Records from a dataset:
┌──
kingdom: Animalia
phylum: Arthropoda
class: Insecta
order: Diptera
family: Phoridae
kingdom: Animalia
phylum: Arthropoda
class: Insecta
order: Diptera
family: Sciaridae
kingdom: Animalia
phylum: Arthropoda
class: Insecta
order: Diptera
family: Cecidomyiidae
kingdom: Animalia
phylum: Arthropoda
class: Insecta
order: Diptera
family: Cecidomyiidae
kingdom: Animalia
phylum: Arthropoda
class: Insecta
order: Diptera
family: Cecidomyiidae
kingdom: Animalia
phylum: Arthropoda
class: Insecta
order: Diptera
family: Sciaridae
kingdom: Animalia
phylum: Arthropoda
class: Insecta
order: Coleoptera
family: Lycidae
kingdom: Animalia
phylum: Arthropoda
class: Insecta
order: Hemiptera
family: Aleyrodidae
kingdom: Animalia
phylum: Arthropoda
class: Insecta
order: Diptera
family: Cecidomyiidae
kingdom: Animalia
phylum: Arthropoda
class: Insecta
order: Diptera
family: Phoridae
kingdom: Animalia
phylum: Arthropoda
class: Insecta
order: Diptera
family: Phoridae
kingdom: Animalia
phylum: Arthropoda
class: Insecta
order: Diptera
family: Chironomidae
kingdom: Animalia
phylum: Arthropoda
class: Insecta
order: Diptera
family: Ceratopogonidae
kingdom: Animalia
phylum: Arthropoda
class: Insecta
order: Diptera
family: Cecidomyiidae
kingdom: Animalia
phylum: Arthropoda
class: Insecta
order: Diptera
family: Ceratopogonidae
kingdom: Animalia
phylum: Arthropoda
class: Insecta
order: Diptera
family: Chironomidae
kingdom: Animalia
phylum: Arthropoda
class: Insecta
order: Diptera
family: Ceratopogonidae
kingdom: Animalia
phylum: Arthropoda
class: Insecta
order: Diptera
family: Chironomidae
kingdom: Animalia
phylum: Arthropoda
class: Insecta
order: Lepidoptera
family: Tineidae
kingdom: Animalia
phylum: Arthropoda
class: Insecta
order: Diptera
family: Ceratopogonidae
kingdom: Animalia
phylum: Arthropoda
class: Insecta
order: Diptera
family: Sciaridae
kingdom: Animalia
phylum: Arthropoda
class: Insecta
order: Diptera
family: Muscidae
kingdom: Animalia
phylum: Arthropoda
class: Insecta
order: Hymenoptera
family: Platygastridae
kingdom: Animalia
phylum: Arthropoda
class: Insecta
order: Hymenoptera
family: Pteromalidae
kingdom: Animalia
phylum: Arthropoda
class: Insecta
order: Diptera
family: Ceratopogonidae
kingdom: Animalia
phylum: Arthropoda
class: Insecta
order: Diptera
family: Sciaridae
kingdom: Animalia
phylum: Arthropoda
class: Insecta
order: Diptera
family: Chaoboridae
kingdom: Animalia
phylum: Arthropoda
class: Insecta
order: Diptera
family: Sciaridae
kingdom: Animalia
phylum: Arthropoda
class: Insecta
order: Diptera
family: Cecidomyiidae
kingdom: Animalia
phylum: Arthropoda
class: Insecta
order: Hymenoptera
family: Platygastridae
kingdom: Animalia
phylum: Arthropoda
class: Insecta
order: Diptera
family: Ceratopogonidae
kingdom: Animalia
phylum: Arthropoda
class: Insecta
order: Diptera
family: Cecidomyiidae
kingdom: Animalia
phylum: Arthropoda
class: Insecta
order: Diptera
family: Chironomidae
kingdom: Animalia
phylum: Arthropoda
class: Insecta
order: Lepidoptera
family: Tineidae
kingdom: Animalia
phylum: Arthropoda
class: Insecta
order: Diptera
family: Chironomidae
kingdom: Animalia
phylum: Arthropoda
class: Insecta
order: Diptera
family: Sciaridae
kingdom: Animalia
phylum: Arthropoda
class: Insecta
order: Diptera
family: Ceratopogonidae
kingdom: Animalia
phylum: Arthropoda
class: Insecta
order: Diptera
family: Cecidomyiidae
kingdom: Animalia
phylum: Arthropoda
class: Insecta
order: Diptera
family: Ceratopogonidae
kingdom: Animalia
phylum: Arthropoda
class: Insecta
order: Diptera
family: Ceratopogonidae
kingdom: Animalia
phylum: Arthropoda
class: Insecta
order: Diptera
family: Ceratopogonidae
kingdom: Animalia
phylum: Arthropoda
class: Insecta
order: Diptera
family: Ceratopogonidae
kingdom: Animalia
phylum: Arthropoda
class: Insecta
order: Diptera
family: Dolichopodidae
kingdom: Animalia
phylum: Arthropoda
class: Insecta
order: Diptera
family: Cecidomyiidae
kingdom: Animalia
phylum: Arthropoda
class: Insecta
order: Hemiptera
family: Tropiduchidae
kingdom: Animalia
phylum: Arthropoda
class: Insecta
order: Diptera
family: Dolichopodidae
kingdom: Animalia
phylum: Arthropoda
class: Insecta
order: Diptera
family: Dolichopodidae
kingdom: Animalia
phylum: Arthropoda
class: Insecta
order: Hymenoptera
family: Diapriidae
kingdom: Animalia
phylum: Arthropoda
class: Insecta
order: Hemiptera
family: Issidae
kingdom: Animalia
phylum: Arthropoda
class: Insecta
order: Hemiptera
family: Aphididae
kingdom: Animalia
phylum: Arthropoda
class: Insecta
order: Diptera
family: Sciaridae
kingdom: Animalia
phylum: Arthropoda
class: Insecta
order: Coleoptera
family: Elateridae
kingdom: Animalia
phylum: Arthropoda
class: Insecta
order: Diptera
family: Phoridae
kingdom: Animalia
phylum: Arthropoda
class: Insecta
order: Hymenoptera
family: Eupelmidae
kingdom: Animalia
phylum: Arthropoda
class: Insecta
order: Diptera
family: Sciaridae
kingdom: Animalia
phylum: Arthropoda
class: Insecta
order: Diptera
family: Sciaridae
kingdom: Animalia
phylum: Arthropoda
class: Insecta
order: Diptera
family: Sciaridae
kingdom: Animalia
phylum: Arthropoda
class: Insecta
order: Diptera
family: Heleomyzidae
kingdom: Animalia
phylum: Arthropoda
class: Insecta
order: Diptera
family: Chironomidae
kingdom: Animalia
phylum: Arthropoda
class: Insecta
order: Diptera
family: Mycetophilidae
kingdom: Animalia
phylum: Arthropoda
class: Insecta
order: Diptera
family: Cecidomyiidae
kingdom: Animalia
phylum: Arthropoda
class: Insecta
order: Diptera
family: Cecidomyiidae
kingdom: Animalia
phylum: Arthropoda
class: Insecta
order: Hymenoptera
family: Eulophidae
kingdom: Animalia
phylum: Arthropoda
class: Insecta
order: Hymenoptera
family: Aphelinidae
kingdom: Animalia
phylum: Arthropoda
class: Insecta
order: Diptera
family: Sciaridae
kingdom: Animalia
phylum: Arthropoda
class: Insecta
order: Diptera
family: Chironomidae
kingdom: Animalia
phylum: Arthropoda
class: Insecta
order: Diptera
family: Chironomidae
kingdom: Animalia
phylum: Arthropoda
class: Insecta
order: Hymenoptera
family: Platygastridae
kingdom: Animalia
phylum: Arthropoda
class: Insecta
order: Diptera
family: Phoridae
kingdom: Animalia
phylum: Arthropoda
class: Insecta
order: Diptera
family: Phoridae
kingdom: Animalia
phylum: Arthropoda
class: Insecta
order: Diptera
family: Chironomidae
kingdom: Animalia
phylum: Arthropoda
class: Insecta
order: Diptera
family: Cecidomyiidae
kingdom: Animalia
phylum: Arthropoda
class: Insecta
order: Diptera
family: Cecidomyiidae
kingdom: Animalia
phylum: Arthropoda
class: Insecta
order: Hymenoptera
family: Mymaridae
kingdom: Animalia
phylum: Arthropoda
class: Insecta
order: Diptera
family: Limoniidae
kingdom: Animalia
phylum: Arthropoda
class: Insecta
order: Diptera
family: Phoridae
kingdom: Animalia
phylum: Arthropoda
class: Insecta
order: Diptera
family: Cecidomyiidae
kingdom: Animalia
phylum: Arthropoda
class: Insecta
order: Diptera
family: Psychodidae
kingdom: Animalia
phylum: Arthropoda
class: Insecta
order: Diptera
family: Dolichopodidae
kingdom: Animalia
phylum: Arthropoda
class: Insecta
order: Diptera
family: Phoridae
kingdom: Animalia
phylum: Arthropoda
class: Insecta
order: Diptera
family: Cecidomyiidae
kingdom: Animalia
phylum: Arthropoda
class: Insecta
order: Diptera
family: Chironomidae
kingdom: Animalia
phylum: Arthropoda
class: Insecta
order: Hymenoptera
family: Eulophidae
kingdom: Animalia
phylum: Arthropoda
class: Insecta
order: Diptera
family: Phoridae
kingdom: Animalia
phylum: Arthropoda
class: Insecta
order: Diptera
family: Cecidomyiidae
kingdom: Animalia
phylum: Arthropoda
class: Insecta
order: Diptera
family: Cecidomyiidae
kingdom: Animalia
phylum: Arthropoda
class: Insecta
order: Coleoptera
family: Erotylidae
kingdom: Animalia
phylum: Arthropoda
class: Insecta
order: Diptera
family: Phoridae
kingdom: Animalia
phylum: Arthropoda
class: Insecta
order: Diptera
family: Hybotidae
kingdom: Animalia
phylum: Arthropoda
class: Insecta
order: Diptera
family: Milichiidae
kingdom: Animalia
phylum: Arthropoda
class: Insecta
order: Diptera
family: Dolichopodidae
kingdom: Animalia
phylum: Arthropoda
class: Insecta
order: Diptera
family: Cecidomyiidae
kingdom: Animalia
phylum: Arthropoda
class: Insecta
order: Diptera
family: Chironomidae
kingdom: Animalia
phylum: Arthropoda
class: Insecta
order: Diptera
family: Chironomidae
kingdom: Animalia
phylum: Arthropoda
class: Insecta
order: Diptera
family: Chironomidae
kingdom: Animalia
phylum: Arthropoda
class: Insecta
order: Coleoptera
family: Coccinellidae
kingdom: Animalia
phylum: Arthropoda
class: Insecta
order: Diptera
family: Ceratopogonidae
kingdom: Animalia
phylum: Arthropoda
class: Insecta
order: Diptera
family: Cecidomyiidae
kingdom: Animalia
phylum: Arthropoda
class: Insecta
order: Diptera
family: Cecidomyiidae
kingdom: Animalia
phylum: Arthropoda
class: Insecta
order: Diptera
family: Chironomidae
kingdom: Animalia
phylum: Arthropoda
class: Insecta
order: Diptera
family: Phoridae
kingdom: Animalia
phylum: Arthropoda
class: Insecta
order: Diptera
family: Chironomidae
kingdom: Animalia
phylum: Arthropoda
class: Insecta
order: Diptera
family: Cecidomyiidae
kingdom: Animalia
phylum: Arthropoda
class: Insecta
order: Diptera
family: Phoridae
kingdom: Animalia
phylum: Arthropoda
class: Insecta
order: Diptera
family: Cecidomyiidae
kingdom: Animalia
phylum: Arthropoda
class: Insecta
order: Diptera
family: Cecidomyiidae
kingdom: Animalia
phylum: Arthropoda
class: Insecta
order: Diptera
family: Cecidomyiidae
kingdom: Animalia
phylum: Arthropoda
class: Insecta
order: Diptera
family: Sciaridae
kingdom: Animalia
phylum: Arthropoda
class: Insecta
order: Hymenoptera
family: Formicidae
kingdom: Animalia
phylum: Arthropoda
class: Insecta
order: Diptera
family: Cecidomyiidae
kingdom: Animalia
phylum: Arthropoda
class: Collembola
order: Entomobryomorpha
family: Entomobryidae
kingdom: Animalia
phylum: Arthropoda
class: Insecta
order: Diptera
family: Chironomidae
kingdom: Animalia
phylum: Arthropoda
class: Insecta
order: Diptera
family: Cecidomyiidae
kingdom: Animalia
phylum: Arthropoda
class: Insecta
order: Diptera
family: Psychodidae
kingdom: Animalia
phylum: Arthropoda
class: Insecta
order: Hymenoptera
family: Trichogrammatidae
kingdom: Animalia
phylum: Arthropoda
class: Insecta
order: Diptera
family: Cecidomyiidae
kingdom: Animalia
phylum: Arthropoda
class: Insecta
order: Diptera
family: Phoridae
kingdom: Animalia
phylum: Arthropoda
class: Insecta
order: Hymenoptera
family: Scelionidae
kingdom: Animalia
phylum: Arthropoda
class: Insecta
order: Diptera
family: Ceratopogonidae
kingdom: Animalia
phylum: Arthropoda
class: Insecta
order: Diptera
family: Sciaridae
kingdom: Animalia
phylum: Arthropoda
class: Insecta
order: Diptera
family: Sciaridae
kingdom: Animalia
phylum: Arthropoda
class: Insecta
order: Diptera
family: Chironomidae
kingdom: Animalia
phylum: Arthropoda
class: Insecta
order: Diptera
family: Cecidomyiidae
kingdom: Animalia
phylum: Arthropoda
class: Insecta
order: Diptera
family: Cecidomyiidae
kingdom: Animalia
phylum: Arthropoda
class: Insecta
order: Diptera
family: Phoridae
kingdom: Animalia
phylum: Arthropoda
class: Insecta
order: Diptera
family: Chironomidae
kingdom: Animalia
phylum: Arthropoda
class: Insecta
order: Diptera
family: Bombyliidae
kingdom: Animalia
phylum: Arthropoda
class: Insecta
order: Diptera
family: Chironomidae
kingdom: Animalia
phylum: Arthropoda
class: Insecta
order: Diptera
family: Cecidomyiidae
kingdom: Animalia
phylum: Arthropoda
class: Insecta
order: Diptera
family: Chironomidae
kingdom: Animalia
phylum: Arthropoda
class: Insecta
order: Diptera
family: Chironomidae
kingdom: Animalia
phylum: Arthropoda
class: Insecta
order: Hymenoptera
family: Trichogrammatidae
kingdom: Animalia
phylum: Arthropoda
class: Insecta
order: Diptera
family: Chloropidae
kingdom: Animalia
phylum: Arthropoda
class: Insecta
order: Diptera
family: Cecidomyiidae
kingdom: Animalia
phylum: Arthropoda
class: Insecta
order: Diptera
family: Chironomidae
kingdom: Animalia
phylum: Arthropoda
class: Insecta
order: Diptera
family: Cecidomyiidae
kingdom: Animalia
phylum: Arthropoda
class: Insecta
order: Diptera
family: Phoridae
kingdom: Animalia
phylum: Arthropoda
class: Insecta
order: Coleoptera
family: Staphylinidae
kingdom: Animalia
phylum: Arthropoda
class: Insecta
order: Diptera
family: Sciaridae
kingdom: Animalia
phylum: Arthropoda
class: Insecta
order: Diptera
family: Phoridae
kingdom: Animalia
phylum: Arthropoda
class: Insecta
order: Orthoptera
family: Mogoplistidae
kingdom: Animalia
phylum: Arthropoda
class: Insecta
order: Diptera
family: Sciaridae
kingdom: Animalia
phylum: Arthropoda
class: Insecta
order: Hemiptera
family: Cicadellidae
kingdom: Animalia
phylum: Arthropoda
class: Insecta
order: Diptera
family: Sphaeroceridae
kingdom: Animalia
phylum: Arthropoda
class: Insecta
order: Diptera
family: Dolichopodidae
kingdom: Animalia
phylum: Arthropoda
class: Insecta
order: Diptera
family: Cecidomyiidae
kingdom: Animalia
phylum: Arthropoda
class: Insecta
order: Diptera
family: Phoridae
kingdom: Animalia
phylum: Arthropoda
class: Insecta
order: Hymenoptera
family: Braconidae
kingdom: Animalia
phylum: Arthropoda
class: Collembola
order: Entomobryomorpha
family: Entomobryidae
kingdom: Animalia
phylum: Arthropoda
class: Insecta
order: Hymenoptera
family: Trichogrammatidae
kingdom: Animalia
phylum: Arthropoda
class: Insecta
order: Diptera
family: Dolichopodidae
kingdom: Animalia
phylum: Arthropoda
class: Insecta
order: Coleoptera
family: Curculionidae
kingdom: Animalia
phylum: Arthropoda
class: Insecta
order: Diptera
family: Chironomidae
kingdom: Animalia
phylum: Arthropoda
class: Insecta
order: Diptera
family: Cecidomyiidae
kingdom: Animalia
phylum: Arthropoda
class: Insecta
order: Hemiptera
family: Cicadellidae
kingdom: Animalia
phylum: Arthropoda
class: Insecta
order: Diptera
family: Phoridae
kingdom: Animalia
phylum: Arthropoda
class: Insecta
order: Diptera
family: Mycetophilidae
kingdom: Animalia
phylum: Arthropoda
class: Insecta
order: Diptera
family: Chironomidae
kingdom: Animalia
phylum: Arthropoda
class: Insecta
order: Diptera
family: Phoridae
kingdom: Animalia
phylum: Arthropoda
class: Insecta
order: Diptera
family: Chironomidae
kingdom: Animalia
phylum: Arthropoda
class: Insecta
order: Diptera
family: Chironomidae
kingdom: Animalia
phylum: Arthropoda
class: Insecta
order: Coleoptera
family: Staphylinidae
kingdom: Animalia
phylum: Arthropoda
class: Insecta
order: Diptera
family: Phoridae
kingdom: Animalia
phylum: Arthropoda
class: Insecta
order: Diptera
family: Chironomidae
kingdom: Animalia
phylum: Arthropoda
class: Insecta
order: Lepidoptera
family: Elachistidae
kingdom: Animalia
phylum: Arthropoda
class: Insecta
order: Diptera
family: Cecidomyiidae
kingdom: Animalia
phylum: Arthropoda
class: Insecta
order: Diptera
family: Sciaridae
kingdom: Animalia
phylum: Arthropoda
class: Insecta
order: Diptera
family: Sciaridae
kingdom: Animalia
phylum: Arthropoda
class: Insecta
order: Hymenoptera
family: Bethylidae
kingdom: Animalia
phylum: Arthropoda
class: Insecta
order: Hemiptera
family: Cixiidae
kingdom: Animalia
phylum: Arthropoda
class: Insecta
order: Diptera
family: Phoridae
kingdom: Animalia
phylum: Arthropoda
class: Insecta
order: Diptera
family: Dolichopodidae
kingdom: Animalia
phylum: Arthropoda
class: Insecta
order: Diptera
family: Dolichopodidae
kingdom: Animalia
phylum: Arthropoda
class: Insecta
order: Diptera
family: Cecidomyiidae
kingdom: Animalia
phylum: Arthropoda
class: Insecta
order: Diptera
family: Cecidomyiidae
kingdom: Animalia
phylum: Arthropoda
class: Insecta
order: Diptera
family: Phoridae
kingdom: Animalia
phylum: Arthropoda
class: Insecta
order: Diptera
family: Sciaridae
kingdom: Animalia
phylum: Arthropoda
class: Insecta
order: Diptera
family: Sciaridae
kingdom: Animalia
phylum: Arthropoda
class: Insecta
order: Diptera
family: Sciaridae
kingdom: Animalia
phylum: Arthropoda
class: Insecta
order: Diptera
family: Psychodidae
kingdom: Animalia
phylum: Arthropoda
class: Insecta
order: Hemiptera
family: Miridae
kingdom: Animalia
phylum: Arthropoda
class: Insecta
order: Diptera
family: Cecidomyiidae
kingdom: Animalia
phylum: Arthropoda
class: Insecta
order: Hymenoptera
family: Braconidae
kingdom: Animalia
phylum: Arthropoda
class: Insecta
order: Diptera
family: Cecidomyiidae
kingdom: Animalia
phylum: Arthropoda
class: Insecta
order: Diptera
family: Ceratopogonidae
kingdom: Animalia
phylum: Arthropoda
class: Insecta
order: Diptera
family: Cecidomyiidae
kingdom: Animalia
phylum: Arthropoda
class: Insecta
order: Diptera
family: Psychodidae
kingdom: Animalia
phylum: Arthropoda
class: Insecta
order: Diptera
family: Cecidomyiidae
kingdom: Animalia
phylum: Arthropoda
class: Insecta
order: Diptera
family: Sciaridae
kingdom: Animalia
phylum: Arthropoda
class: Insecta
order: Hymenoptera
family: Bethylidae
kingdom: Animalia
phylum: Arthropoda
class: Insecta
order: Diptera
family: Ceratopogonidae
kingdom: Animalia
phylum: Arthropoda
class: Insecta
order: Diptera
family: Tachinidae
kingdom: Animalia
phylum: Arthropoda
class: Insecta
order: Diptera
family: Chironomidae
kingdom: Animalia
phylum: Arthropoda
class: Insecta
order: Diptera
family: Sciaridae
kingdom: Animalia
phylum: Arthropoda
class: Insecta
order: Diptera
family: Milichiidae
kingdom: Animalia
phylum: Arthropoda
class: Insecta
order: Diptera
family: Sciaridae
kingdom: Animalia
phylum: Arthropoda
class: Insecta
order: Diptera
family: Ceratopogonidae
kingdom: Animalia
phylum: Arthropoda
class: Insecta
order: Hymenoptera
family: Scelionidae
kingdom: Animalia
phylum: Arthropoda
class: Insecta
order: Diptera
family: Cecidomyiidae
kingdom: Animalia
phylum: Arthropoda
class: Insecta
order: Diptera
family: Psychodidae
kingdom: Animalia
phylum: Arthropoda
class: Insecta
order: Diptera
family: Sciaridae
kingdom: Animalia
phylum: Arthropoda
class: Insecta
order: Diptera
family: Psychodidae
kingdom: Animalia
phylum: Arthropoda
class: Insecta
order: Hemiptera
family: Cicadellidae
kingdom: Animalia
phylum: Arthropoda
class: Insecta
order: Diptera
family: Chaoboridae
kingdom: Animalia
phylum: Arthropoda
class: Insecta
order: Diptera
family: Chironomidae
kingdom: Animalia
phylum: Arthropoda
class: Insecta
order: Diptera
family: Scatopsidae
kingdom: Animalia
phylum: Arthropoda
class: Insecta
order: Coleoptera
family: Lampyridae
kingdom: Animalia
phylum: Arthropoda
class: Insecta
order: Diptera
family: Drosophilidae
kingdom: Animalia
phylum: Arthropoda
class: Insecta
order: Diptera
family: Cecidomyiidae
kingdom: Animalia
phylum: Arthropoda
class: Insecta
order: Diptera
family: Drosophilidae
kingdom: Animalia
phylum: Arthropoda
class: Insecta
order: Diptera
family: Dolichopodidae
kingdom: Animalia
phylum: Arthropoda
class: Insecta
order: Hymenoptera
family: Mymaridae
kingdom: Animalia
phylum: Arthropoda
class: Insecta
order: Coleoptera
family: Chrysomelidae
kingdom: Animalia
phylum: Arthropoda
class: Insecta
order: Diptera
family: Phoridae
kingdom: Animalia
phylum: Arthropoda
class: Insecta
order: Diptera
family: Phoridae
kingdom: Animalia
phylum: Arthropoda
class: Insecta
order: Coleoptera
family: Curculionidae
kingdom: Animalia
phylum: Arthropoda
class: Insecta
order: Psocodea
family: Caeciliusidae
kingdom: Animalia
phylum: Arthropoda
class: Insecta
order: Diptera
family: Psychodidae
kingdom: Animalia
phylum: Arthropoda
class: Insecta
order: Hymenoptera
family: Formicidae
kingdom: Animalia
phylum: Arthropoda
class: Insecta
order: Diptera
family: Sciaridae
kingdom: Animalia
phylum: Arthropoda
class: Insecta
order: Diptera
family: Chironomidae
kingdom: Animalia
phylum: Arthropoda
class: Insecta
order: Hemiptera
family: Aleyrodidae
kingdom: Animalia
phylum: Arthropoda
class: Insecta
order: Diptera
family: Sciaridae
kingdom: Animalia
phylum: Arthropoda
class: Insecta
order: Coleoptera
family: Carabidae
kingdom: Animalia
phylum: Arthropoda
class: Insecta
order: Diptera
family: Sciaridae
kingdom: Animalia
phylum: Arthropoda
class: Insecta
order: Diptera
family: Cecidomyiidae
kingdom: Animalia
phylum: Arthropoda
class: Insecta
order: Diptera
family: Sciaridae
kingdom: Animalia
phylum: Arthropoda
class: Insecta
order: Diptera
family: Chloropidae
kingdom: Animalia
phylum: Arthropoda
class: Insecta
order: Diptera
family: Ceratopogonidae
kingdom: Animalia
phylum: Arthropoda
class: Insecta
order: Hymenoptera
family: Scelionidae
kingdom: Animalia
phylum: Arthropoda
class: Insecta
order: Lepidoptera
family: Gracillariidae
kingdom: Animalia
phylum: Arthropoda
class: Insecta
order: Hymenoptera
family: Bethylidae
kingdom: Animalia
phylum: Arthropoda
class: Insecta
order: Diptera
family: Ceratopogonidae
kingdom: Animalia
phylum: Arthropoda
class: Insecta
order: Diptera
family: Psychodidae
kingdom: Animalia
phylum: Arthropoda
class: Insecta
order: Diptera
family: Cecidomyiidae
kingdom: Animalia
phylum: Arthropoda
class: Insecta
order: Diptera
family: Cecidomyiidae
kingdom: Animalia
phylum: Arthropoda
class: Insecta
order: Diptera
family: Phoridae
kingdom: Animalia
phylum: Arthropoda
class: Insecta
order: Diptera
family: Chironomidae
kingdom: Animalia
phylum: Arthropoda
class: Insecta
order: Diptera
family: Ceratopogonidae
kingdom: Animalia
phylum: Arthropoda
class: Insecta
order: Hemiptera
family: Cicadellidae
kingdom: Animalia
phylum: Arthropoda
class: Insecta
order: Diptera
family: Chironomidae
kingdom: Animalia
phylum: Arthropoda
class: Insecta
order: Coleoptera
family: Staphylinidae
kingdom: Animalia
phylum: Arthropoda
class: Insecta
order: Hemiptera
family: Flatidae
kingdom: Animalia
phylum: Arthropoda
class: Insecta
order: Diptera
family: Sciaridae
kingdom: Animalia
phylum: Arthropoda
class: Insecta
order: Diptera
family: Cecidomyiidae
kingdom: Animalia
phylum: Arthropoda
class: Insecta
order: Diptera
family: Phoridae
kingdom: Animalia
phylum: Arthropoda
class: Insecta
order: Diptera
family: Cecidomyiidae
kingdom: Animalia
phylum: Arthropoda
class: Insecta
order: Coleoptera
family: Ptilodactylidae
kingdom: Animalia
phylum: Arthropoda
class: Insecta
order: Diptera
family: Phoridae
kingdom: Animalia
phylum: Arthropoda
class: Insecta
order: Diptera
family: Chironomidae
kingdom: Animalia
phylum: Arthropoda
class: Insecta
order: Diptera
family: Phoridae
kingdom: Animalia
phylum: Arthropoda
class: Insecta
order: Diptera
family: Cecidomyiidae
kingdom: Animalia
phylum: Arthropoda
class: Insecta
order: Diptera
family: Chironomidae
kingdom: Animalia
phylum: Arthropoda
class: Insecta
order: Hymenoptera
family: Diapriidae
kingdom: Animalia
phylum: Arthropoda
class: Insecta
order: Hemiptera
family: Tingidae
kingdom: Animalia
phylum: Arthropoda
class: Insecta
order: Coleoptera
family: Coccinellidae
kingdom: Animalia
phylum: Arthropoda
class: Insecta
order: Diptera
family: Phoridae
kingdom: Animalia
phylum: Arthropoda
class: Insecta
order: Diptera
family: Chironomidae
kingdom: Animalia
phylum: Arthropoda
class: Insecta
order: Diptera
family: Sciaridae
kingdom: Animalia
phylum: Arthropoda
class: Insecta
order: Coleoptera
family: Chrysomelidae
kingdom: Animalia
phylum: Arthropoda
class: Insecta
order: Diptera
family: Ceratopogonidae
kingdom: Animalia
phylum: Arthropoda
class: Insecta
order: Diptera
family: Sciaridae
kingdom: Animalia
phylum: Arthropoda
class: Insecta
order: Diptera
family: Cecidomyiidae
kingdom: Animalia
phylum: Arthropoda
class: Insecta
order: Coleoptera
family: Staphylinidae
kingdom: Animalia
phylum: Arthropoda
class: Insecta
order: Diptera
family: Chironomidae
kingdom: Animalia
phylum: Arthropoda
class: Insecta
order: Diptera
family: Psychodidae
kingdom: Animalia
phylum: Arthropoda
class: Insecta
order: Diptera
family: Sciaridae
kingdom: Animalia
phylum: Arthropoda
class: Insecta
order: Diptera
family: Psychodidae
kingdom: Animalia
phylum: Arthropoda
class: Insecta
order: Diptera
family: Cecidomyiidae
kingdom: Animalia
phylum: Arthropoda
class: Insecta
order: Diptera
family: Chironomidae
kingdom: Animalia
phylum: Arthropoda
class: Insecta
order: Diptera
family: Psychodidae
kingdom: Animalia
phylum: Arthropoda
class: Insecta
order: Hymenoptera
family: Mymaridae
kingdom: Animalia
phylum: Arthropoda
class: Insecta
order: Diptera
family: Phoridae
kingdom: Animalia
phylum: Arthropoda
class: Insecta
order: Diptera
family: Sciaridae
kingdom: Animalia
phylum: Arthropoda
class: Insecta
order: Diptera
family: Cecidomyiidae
└──
◆ TASK OBJECTIVE: Rewrite the material from its first line through the line containing "family: Lycidae", putting "division" wherever "phylum" appears and keeping everything else the same.

◆ ANSWER TO THE EXERCISE:
kingdom: Animalia
division: Arthropoda
class: Insecta
order: Diptera
family: Phoridae
kingdom: Animalia
division: Arthropoda
class: Insecta
order: Diptera
family: Sciaridae
kingdom: Animalia
division: Arthropoda
class: Insecta
order: Diptera
family: Cecidomyiidae
kingdom: Animalia
division: Arthropoda
class: Insecta
order: Diptera
family: Cecidomyiidae
kingdom: Animalia
division: Arthropoda
class: Insecta
order: Diptera
family: Cecidomyiidae
kingdom: Animalia
division: Arthropoda
class: Insecta
order: Diptera
family: Sciaridae
kingdom: Animalia
division: Arthropoda
class: Insecta
order: Coleoptera
family: Lycidae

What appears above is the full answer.